Pas vraiment un clavier
Malgré sa présentation largement assimilée à celle d’un clavier, Codex Micro est un macro-pad à 13 touches — il se place à côté de votre clavier plutôt que de le remplacer. L’appareil comporte 13 interrupteurs mécaniques, une molette rotative, un joystick et un capteur tactile, et est proposé en versions cliquable et silencieuse avec un Codex Icon Keyset de 32 touches supplémentaires. Son SKU officiel est kbd-1.0-codex-micro.
La partie lumineuse
Sa particularité tient à six « Agent Keys » dépoliées dont l’éclairage RGB reflète en direct l’état du fil Codex — blanc à l’arrêt, bleu pendant que le modèle réfléchit, vert à l’achèvement, ambre lorsqu’une saisie est nécessaire et rouge en cas d’erreur. L’idée est d’offrir une perception ambiante de ce que fait un agent sans avoir à regarder un terminal.

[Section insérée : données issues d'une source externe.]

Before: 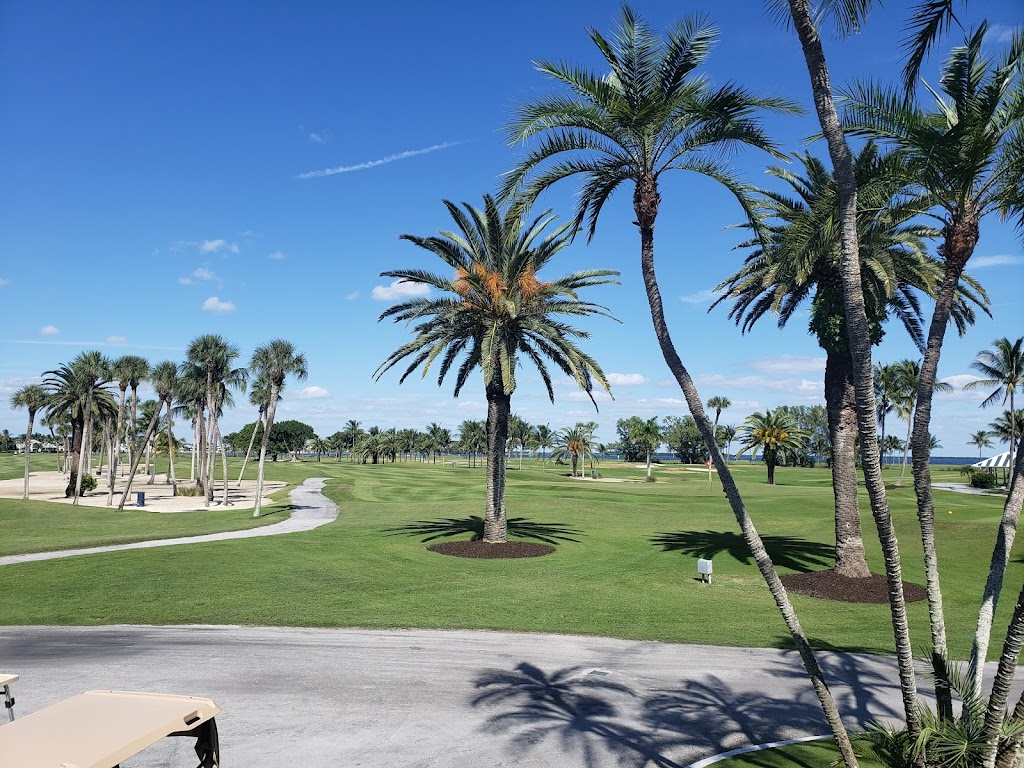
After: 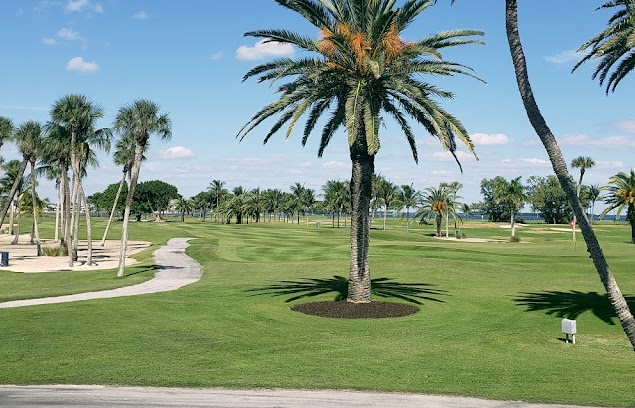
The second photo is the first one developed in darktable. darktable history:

Les touches de commande mappent des actions fréquentes comme accepter, rejeter, le push-to-talk et le nouveau chat ; le joystick lance des workflows allant des revues de PR au débogage et au refactoring ; et la molette ajuste le niveau de raisonnement de l’agent, en augmentant ou réduisant le calcul selon la tâche. L’ensemble fonctionne comme un centre de commande via l’application de bureau ChatGPT, qu’OpenAI présente comme un « centre de commande pour le travail agentique ».
Délibérément petit
Il s’agit d’une édition limitée, en vente jusqu’à épuisement des stocks, disponible dès maintenant à la commande. Il ne s’agit en aucun cas du matériel qu’OpenAI a dépensé 6,5 milliards de dollars pour acquérir io Products et l’équipe de design de Jony Ive afin de construire ; Bloomberg rapporte que cet appareil est un enceinte connectée sans écran ciblée pour 2027. Codex Micro est un accessoire de niche pour les développeurs qui vivent déjà dans Codex.
Le contexte juridique
Le calendrier est gênant plutôt que causal. Le 10 juillet, Apple a poursuivi OpenAI, io Products et deux anciens employés d’Apple devant un tribunal fédéral de Californie, les accusant de vol de secrets industriels utilisés dans le développement matériel et affirmant qu’il existait une stratégie délibérée de la direction d’OpenAI pour extraire des informations confidentielles. OpenAI a nié toute faute. Rien n’indique que le macro-pad soit une réponse au procès — il arrive simplement au milieu de celui-ci.